Problem requirements => Transcribe the data in full; each line must match exactly.

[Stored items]
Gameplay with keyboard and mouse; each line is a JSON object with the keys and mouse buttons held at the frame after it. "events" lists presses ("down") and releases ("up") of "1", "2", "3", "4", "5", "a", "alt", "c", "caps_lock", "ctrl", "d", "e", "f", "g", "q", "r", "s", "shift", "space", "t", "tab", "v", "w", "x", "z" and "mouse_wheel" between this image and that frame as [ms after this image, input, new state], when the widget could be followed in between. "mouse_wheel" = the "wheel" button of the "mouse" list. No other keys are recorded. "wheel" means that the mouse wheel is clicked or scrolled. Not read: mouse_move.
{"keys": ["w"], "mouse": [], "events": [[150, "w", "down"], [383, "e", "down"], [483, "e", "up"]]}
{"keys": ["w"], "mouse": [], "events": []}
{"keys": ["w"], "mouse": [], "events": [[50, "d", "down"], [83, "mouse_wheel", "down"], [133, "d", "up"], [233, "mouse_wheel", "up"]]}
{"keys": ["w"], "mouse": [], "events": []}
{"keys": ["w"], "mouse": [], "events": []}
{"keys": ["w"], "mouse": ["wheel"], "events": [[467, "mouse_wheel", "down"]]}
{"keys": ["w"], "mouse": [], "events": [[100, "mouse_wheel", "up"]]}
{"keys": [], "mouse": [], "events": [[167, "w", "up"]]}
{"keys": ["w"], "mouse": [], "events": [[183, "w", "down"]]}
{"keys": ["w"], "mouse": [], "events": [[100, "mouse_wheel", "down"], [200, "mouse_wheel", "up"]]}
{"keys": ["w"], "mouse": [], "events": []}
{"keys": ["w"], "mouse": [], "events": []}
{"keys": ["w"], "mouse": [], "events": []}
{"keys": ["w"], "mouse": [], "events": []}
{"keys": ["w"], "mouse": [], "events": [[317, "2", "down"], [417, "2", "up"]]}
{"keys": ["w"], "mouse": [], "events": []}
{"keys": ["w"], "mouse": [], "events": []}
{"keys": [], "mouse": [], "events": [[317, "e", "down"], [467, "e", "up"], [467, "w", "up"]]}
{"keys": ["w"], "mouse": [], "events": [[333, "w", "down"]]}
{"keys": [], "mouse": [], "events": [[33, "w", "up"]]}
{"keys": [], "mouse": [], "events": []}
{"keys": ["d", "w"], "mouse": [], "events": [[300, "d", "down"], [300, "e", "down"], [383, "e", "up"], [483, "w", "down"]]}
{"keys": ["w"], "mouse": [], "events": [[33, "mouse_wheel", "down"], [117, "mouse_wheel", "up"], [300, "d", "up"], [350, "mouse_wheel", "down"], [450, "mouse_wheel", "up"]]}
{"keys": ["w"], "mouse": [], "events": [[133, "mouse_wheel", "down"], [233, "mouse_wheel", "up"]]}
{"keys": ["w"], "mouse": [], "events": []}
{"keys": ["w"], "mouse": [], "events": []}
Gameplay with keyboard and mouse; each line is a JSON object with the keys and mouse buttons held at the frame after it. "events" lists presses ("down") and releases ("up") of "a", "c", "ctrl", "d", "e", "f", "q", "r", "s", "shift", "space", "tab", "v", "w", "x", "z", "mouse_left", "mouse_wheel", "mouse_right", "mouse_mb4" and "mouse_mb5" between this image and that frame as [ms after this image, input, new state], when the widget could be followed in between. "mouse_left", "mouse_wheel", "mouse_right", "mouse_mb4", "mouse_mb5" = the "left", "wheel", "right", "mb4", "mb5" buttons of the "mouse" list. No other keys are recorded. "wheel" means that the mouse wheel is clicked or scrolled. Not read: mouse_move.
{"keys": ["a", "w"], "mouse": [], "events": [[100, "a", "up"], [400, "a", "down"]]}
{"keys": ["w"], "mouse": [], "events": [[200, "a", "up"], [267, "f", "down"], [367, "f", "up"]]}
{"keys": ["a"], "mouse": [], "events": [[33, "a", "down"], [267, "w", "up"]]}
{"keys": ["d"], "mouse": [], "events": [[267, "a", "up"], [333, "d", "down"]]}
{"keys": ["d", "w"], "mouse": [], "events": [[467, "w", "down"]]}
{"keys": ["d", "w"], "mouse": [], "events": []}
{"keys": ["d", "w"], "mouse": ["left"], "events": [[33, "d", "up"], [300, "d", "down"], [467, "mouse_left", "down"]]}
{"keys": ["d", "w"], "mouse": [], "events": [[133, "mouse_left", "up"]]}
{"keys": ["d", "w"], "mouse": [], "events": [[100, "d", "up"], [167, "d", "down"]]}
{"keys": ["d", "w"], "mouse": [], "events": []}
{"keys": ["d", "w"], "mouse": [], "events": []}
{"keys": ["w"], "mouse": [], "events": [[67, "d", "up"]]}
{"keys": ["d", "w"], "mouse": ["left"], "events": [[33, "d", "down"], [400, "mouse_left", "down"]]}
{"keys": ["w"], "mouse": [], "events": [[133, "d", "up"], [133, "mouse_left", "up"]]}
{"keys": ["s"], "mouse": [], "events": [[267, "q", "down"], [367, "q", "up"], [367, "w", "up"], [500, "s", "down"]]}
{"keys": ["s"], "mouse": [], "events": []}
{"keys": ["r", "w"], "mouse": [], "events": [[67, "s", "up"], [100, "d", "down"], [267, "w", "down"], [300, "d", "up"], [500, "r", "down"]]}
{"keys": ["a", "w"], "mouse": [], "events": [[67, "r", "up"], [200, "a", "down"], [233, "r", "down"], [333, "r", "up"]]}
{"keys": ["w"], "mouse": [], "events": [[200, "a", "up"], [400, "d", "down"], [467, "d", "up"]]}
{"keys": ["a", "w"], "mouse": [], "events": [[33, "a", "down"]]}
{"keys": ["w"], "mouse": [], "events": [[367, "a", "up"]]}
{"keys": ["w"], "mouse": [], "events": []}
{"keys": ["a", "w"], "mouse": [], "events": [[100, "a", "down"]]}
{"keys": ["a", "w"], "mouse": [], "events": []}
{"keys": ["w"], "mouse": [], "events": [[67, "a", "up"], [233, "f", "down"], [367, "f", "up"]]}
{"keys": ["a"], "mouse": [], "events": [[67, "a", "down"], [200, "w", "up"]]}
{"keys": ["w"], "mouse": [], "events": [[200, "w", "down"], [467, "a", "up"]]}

Solved problem =>
Gameplay with keyboard and mouse; each line is a JSON object with the keys and mouse buttons held at the frame after it. "events" lists presses ("down") and releases ("up") of "1", "2", "3", "4", "5", "a", "alt", "c", "caps_lock", "ctrl", "d", "e", "f", "g", "q", "r", "s", "shift", "space", "t", "tab", "v", "w", "x", "z" and "mouse_wheel" between this image and that frame as [ms after this image, input, new state], when the widget could be followed in between. "mouse_wheel" = the "wheel" button of the "mouse" list. No other keys are recorded. "wheel" means that the mouse wheel is clicked or scrolled. Not read: mouse_move.
{"keys": ["w"], "mouse": [], "events": [[150, "w", "down"], [383, "e", "down"], [483, "e", "up"]]}
{"keys": ["w"], "mouse": [], "events": []}
{"keys": ["w"], "mouse": [], "events": [[50, "d", "down"], [83, "mouse_wheel", "down"], [133, "d", "up"], [233, "mouse_wheel", "up"]]}
{"keys": ["w"], "mouse": [], "events": []}
{"keys": ["w"], "mouse": [], "events": []}
{"keys": ["w"], "mouse": ["wheel"], "events": [[467, "mouse_wheel", "down"]]}
{"keys": ["w"], "mouse": [], "events": [[100, "mouse_wheel", "up"]]}
{"keys": [], "mouse": [], "events": [[167, "w", "up"]]}
{"keys": ["w"], "mouse": [], "events": [[183, "w", "down"]]}
{"keys": ["w"], "mouse": [], "events": [[100, "mouse_wheel", "down"], [200, "mouse_wheel", "up"]]}
{"keys": ["w"], "mouse": [], "events": []}
{"keys": ["w"], "mouse": [], "events": []}
{"keys": ["w"], "mouse": [], "events": []}
{"keys": ["w"], "mouse": [], "events": []}
{"keys": ["w"], "mouse": [], "events": [[317, "2", "down"], [417, "2", "up"]]}
{"keys": ["w"], "mouse": [], "events": []}
{"keys": ["w"], "mouse": [], "events": []}
{"keys": [], "mouse": [], "events": [[317, "e", "down"], [467, "e", "up"], [467, "w", "up"]]}
{"keys": ["w"], "mouse": [], "events": [[333, "w", "down"]]}
{"keys": [], "mouse": [], "events": [[33, "w", "up"]]}
{"keys": [], "mouse": [], "events": []}
{"keys": ["d", "w"], "mouse": [], "events": [[300, "d", "down"], [300, "e", "down"], [383, "e", "up"], [483, "w", "down"]]}
{"keys": ["w"], "mouse": [], "events": [[33, "mouse_wheel", "down"], [117, "mouse_wheel", "up"], [300, "d", "up"], [350, "mouse_wheel", "down"], [450, "mouse_wheel", "up"]]}
{"keys": ["w"], "mouse": [], "events": [[133, "mouse_wheel", "down"], [233, "mouse_wheel", "up"]]}
{"keys": ["w"], "mouse": [], "events": []}
{"keys": ["w"], "mouse": [], "events": []}
Gameplay with keyboard and mouse; each line is a JSON object with the keys and mouse buttons held at the frame after it. "events" lists presses ("down") and releases ("up") of "a", "c", "ctrl", "d", "e", "f", "q", "r", "s", "shift", "space", "tab", "v", "w", "x", "z", "mouse_left", "mouse_wheel", "mouse_right", "mouse_mb4" and "mouse_mb5" between this image and that frame as [ms after this image, input, new state], when the widget could be followed in between. "mouse_left", "mouse_wheel", "mouse_right", "mouse_mb4", "mouse_mb5" = the "left", "wheel", "right", "mb4", "mb5" buttons of the "mouse" list. No other keys are recorded. "wheel" means that the mouse wheel is clicked or scrolled. Not read: mouse_move.
{"keys": ["a", "w"], "mouse": [], "events": [[100, "a", "up"], [400, "a", "down"]]}
{"keys": ["w"], "mouse": [], "events": [[200, "a", "up"], [267, "f", "down"], [367, "f", "up"]]}
{"keys": ["a"], "mouse": [], "events": [[33, "a", "down"], [267, "w", "up"]]}
{"keys": ["d"], "mouse": [], "events": [[267, "a", "up"], [333, "d", "down"]]}
{"keys": ["d", "w"], "mouse": [], "events": [[467, "w", "down"]]}
{"keys": ["d", "w"], "mouse": [], "events": []}
{"keys": ["d", "w"], "mouse": ["left"], "events": [[33, "d", "up"], [300, "d", "down"], [467, "mouse_left", "down"]]}
{"keys": ["d", "w"], "mouse": [], "events": [[133, "mouse_left", "up"]]}
{"keys": ["d", "w"], "mouse": [], "events": [[100, "d", "up"], [167, "d", "down"]]}
{"keys": ["d", "w"], "mouse": [], "events": []}
{"keys": ["d", "w"], "mouse": [], "events": []}
{"keys": ["w"], "mouse": [], "events": [[67, "d", "up"]]}
{"keys": ["d", "w"], "mouse": ["left"], "events": [[33, "d", "down"], [400, "mouse_left", "down"]]}
{"keys": ["w"], "mouse": [], "events": [[133, "d", "up"], [133, "mouse_left", "up"]]}
{"keys": ["s"], "mouse": [], "events": [[267, "q", "down"], [367, "q", "up"], [367, "w", "up"], [500, "s", "down"]]}
{"keys": ["s"], "mouse": [], "events": []}
{"keys": ["r", "w"], "mouse": [], "events": [[67, "s", "up"], [100, "d", "down"], [267, "w", "down"], [300, "d", "up"], [500, "r", "down"]]}
{"keys": ["a", "w"], "mouse": [], "events": [[67, "r", "up"], [200, "a", "down"], [233, "r", "down"], [333, "r", "up"]]}
{"keys": ["w"], "mouse": [], "events": [[200, "a", "up"], [400, "d", "down"], [467, "d", "up"]]}
{"keys": ["a", "w"], "mouse": [], "events": [[33, "a", "down"]]}
{"keys": ["w"], "mouse": [], "events": [[367, "a", "up"]]}
{"keys": ["w"], "mouse": [], "events": []}
{"keys": ["a", "w"], "mouse": [], "events": [[100, "a", "down"]]}
{"keys": ["a", "w"], "mouse": [], "events": []}
{"keys": ["w"], "mouse": [], "events": [[67, "a", "up"], [233, "f", "down"], [367, "f", "up"]]}
{"keys": ["a"], "mouse": [], "events": [[67, "a", "down"], [200, "w", "up"]]}
{"keys": ["w"], "mouse": [], "events": [[200, "w", "down"], [467, "a", "up"]]}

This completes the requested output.